Some white social clubs, nostalgic for the old days of contented slaves, sought to revive the musical spirituals that blacks had created in their communities as a stay against despair. Those spirituals were in fact, beginning to be forgotten because they had seldom been written down and even more seldom set to written music. So the white clubs learned the words from their servants and wrote down the music as their servants sang them, and then gave concerts around town, again dressed in plantation chic.
These social clubs had names, of course—the Daughters of the Confederacy, the Sons of the Confederacy, and perhaps the most chilling, the “Children of the Confederacy.” In meetings of the latter, children beginning at about the age of 8 would be told to memorize answers from “The Confederate Catechism” (2014), a copy of which I was able to easily find on the web. This review is going long, so I’m only going to quote one question and answer.
“Was slavery the cause of secession or the war?”

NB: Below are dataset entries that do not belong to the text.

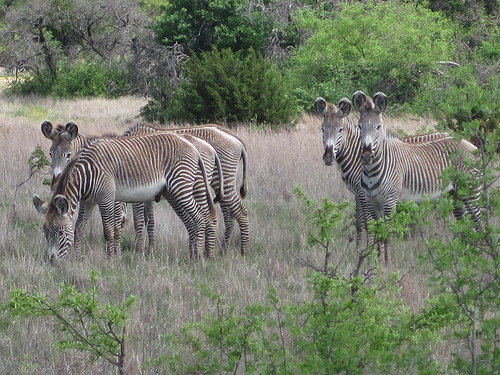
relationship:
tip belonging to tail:
[239, 183, 248, 199] [239, 182, 248, 199]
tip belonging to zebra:
[239, 183, 248, 199] [114, 113, 251, 255]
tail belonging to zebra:
[239, 182, 248, 199] [114, 113, 251, 255]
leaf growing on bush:
[304, 280, 312, 285] [283, 185, 440, 373]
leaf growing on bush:
[330, 283, 334, 287] [283, 185, 440, 373]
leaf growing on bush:
[369, 316, 374, 321] [283, 185, 440, 373]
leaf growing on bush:
[330, 346, 335, 350] [283, 185, 440, 373]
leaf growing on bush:
[366, 220, 372, 225] [283, 185, 440, 373]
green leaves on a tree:
[187, 4, 234, 40] [141, 0, 274, 61]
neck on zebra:
[358, 137, 388, 185] [348, 90, 487, 232]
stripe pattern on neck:
[358, 159, 388, 190] [358, 137, 388, 185]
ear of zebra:
[55, 195, 68, 214] [33, 130, 217, 265]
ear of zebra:
[28, 191, 51, 209] [33, 130, 217, 265]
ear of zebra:
[376, 88, 391, 116] [348, 90, 487, 232]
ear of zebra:
[352, 84, 369, 108] [348, 90, 487, 232]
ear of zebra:
[51, 193, 69, 215] [308, 90, 462, 228]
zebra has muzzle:
[315, 97, 450, 264] [314, 101, 356, 167]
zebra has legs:
[33, 130, 217, 265] [169, 187, 206, 257]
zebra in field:
[349, 90, 486, 265] [0, 76, 499, 374]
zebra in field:
[315, 97, 450, 264] [0, 76, 499, 374]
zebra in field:
[33, 130, 217, 265] [0, 76, 499, 374]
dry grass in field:
[0, 68, 499, 374] [0, 76, 499, 374]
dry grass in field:
[256, 204, 308, 282] [11, 62, 484, 319]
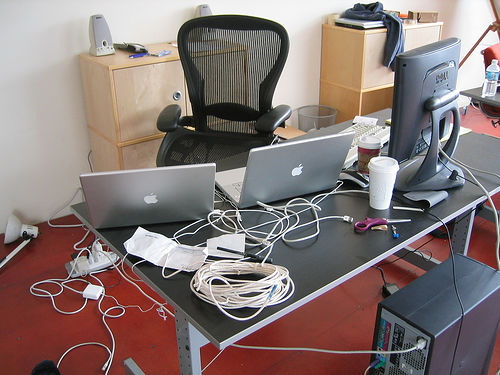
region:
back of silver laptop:
[67, 155, 217, 218]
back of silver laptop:
[240, 136, 349, 203]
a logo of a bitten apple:
[138, 187, 163, 206]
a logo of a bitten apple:
[288, 159, 310, 180]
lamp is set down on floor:
[0, 214, 40, 277]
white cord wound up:
[198, 257, 298, 310]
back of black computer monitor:
[396, 51, 487, 169]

“No. Slavery existed previous to the Constitution and the Union was formed in spite of it. Both from the standpoint of the Constitution and sound statesmanship it was not slavery, but the vindictive, intemperate anti-slavery movement that was at the bottom of the troubles. The North having formed a union with a lot of States inheriting slavery, common honesty dictated that it should respect the institutions of the South, or, in the case of a change of conscience, should secede from the Union. But it did neither. Having possessed itself of the Federal Government, it set up abolition as it’s particular champion, made war upon the South, freed the Negroes without regard to time or consequences, and held the South as conquered.”
Over the last ten years (roughly corresponding to the election of a black person as president), Charleston has become much more inclusive in the stories it tells about itself. The slave trading center that for a 100 years had never existed can now be visited, bus tours can be taken that focus on the African-American experience in the city, and concerts can now be heard where African-Americans themselves sing the spirituals that their forbearers created. Still, Charleston is a place where one can study how history really is a story that can always be revised. This book is a good place to begin that study.